> [Page excerpt]
....................

Barracoon
In the fall of 1913 Booker T. Washington did something he didn't get to do very often -- he took a real vacation. With a group of friends he spent two weeks in a small Alabama town called Coden on Mobile Bay. He wrote home enthusiastically about getting up at five in the morning and catching fifty fish using an old fashioned pole and line with a hook at the end. "The new fangled fishing apparatus I have never had any use for or success with," he wrote home to his wife, Margaret.
Ironically, one of the landmarks near Coden, a sight mentioned by Washington in one of his last speeches, was the wrecked remains of Clotilda, the ship that in 1860 had illicitly brought captured Africans to America to be sold as slaves. The shipowners' attempt to scuttle the ship and thus hide evidence of this crime was only partially successful, and Clotilda's hull, sticking out of the water at low tide, became a local landmark.
in 1927, a young Zora Neale Hurston, an anthropology student at Barnard College, traveled to Alabama (supported by a grant from Carter Woodson's Association for the Study of Negro Life and History and with matching funds from the American Folkore Society). She interviewed Cudjo (or Kossolo as tells her he was called in Africa) Lewis, the last survivor of the Clotilda's crossing from Africa and a resident of the Africatown community established by him and fellow ship mates after Emancipation.
Only now, over eighty years after it was written, is Hurston's account of those interviews being published. The book's title -- "Barracoun" -- comes from the the Spanish-derived word for an enclosure where black slaves were kept before being herded onto ships. Hurston's book transcribes extensive conversations she had with Cudjo and which she wrote down in dialect just as they were spoken. At that time these transcribed conversations were deemed too hard to read or, perhaps, too "black" for publication. As Tayari Jones writes in a review of the book for the Washington Post, "Hurston’s fidelity to Kossula’s voice may have kept Barracoon from being published almost 90 years ago [when] Viking Press wanted 'the Life of Kossula, but in language rather than dialect.' Hurston, who died in 1960, refused such revision, and her manuscript eventually ended up in the Howard University library archives."
The newly published "Barracoun" is a powerful document, both for the way it communicates so much about the experience of Cudjo including his vivid memories of and longing for his African home even 75 years after he had left it, and for what it reveals about Hurston, best known as the author of the novel Their Eyes Were Watching God, published in 1937. She was a sensitive listener and a determined practitioner of the then relatively new field of cultural anthropology which she was studying with famed Columbia University professor Franz Boas. Cudjo tells Hurston -- and through her us -- about experiences we know happened but which we don't often hear described by those who went through them. "De boat we on called de Clotilde. Cudjo suffer so in dat ship. Oh Lor'! I so skeered on de sea. De water, you understand me, it makee so much noise. It growl lak de thousand beastes in de bush. De wind got so much voice on de water...."

....................

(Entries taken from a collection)
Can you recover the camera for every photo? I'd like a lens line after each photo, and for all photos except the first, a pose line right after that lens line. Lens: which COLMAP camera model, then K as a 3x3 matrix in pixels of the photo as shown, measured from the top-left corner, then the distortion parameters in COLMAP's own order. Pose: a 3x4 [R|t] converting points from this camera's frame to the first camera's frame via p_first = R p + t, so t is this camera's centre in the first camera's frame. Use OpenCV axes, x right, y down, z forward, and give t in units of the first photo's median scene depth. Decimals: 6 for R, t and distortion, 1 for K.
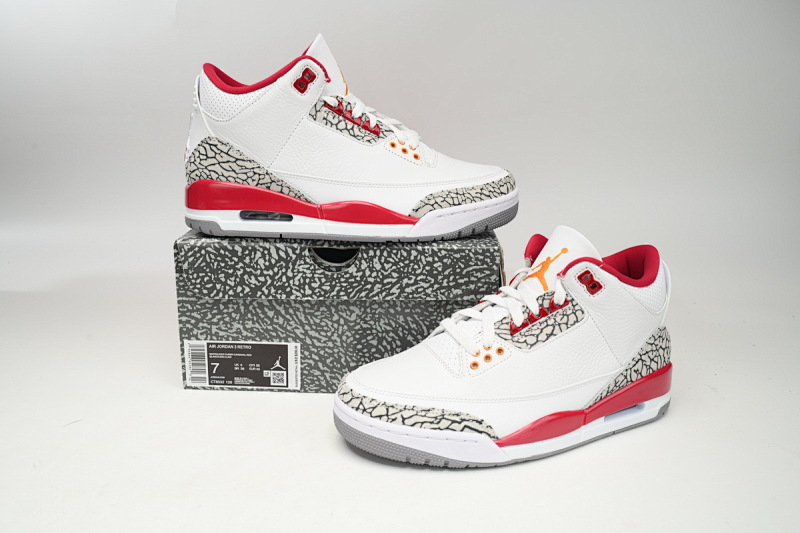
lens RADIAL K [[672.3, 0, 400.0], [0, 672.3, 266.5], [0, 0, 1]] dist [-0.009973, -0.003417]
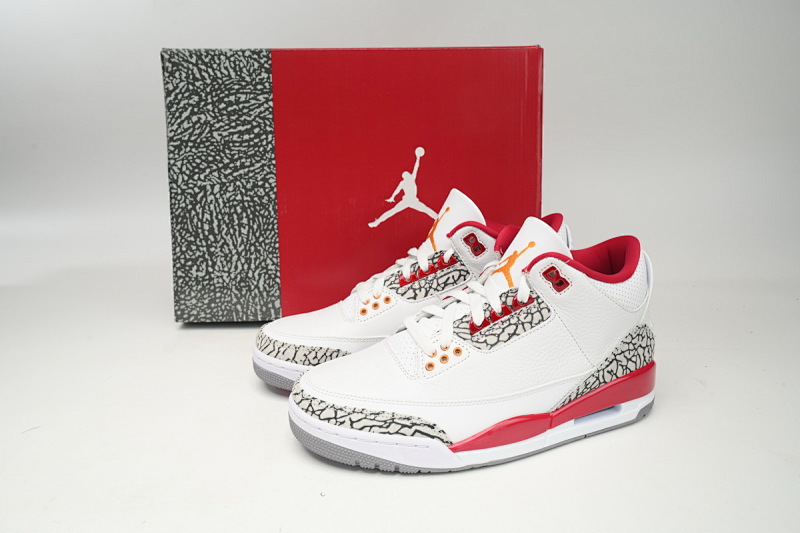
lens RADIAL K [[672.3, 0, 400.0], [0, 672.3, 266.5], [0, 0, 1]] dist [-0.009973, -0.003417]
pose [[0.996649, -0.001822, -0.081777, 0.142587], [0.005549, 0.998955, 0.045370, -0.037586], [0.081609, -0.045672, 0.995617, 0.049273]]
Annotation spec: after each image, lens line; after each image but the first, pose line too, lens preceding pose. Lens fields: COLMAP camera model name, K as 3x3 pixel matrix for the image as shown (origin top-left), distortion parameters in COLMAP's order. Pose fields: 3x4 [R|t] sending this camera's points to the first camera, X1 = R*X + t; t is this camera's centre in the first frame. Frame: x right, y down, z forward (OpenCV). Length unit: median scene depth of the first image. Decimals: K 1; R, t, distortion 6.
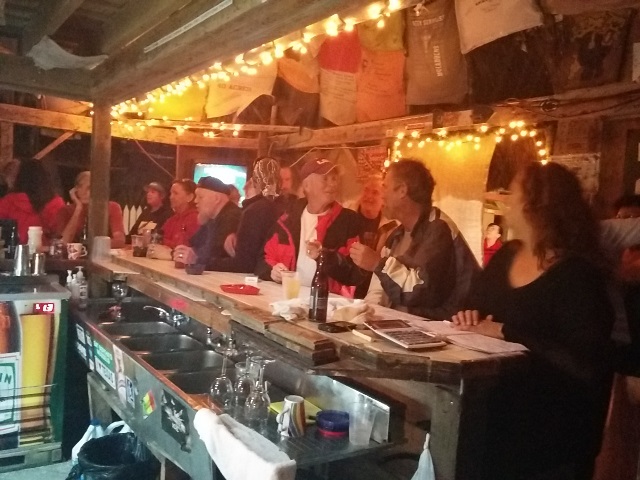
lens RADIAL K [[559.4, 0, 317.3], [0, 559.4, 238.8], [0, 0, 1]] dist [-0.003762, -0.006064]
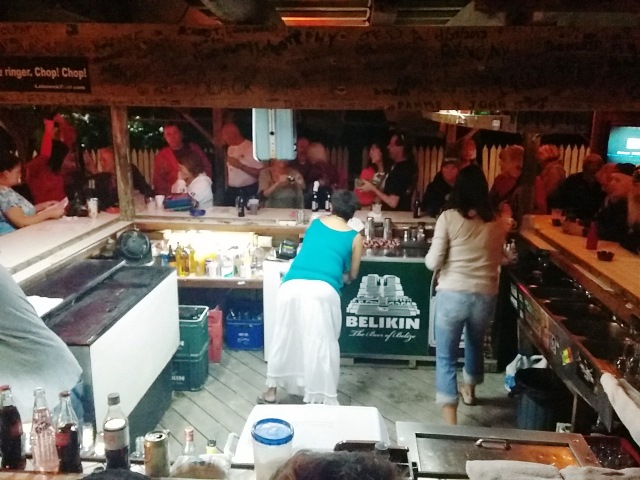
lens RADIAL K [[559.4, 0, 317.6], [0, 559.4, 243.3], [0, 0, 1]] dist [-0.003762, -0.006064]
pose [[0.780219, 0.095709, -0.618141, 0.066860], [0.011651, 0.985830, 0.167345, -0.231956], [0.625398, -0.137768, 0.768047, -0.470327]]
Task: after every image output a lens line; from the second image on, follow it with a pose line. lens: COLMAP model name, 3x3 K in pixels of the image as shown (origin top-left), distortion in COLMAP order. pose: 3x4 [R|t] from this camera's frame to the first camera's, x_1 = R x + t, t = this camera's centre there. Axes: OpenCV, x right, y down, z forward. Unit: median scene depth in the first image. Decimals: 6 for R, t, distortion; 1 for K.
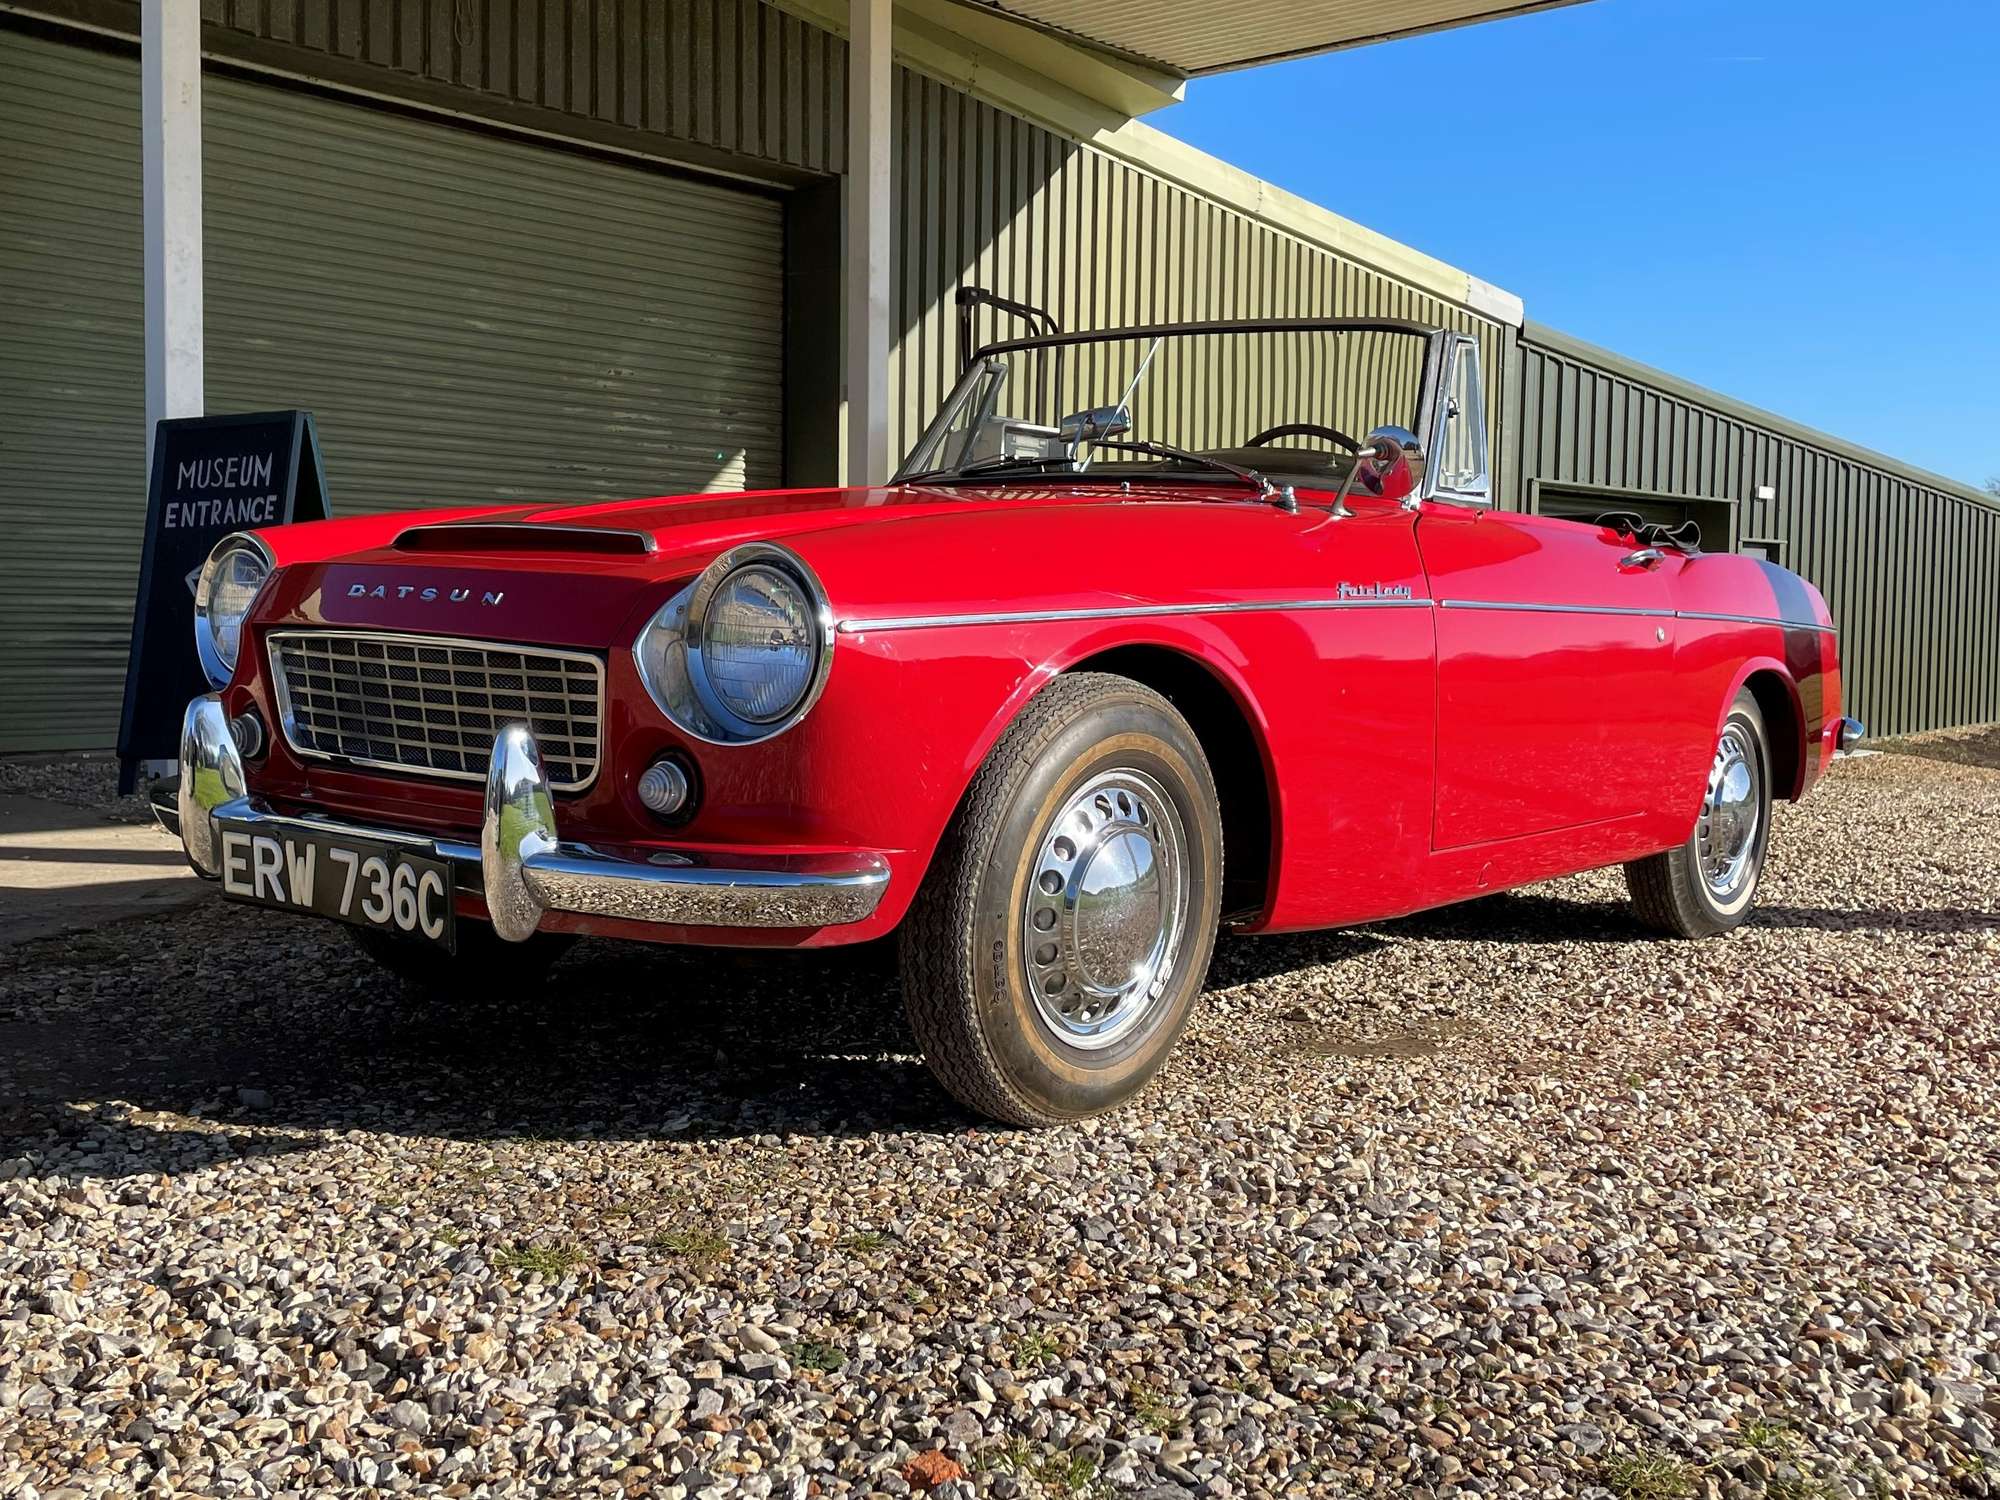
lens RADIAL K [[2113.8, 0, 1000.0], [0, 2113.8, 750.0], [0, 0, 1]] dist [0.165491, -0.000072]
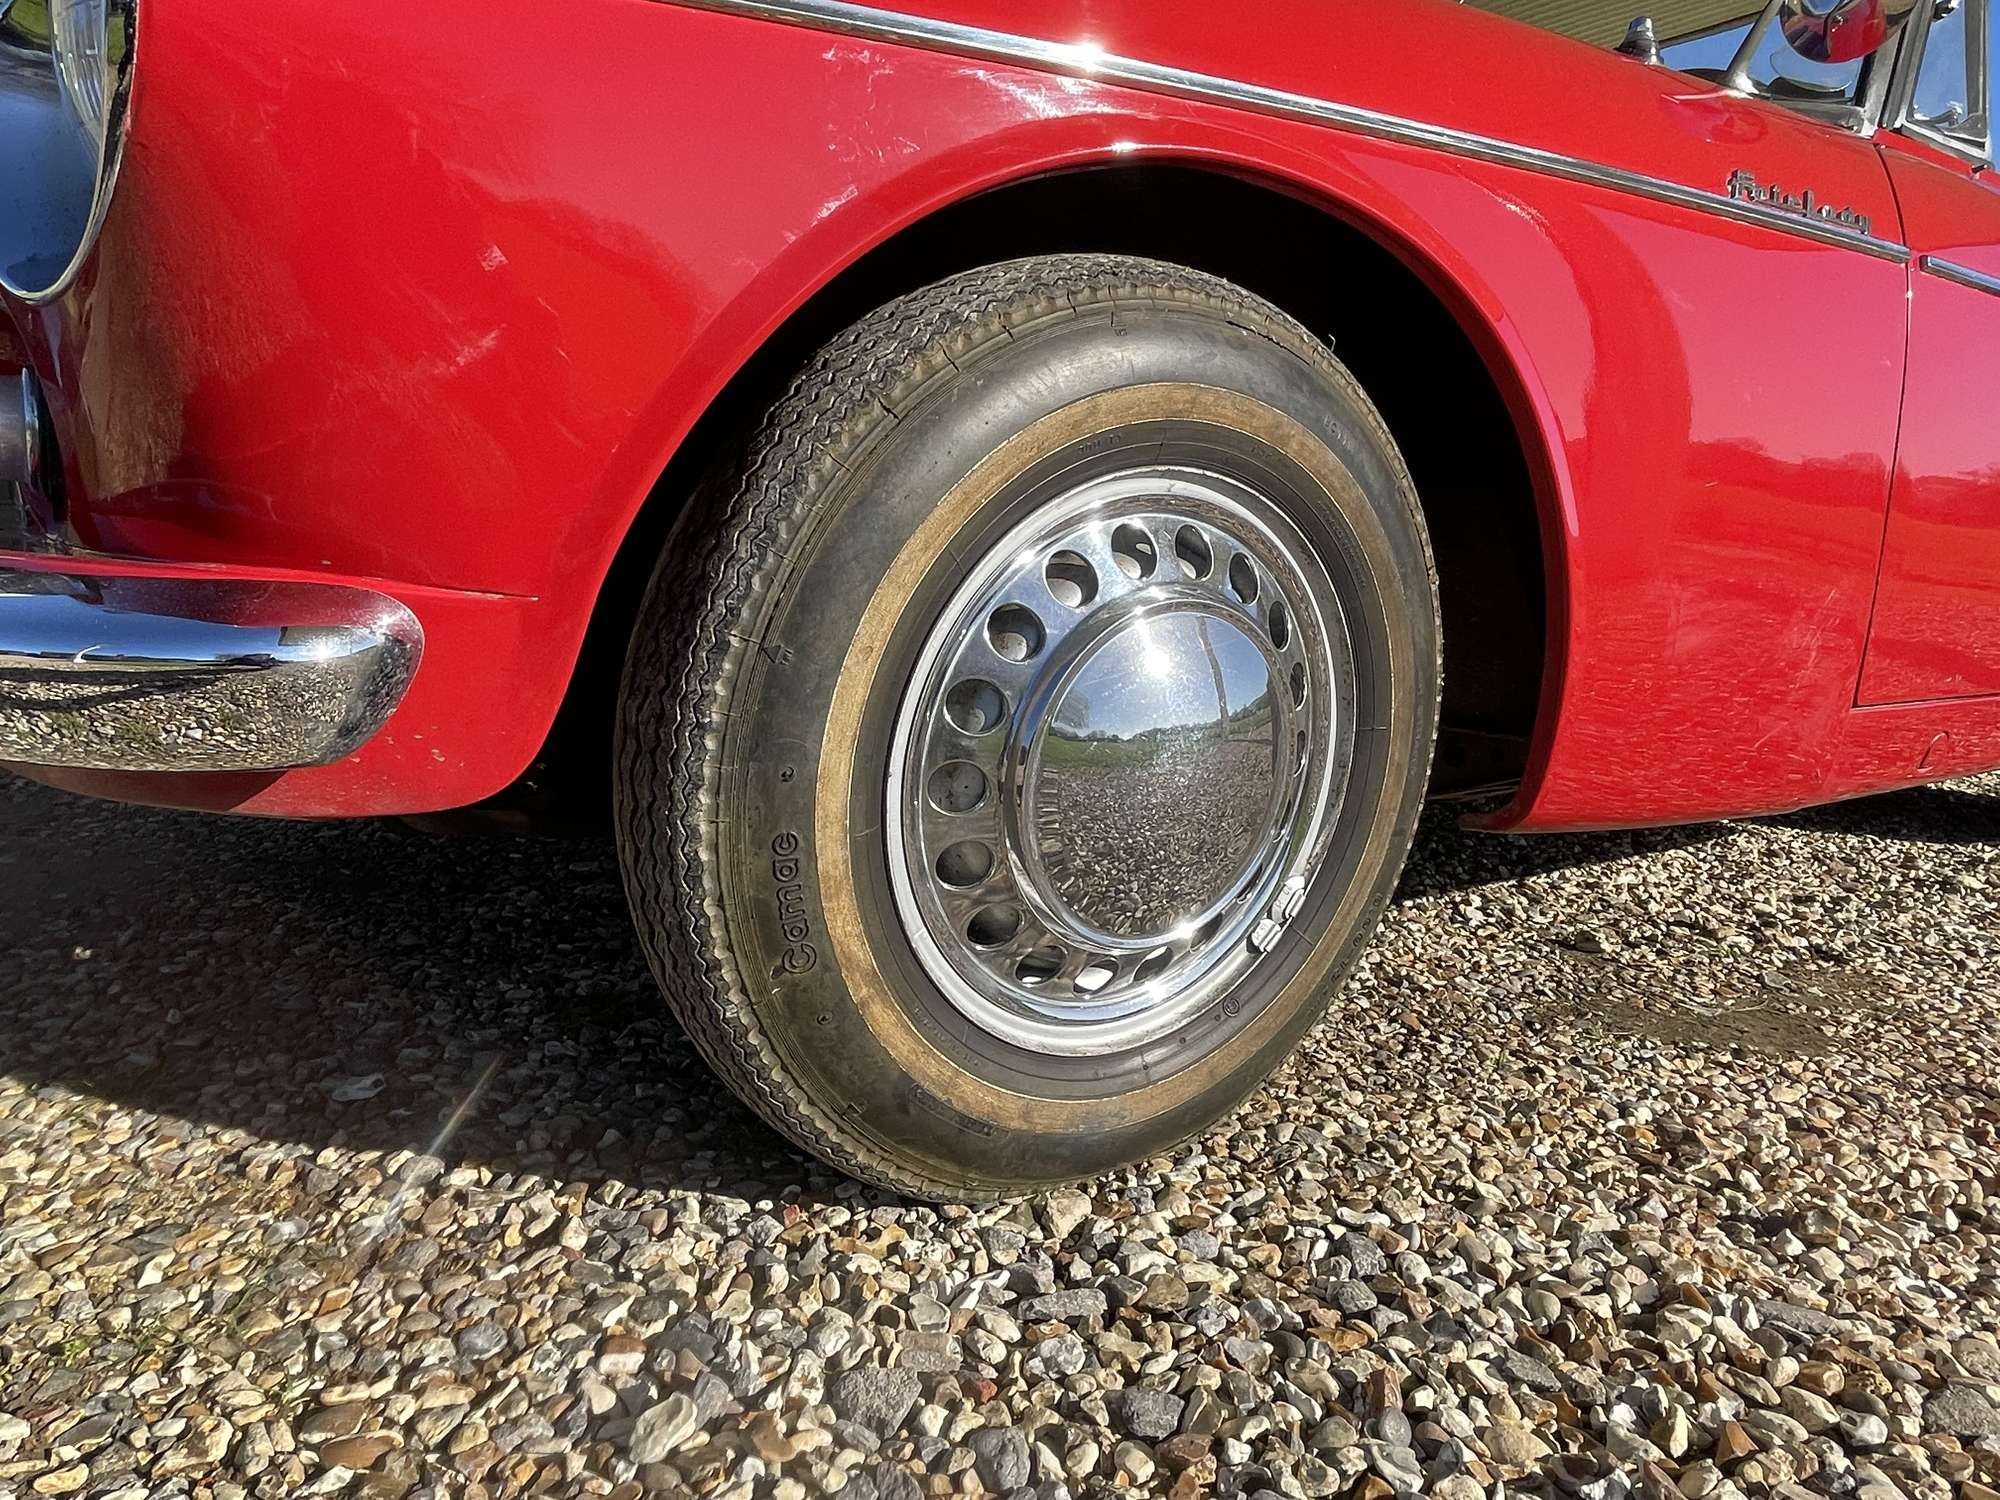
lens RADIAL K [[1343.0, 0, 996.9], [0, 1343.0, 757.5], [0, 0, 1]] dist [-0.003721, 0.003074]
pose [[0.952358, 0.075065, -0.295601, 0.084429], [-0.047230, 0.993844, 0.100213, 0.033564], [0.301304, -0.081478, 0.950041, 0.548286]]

....................

> [Work to complete]
a) Please translate this sentence from the Barracoon article into Spanish: "With a group of friends he spent two weeks in a small Alabama town called Coden on Mobile Bay."
b) According to the Barracoon article, which professor was Hurston studying cultural anthropology with?

> [Exercise solutions]
a) Con un grupo de amigos pasó dos semanas en un pequeño pueblo de Alabama llamado Coden, en la bahía de Mobile.

b) Franz Boas, the famed Columbia University professor.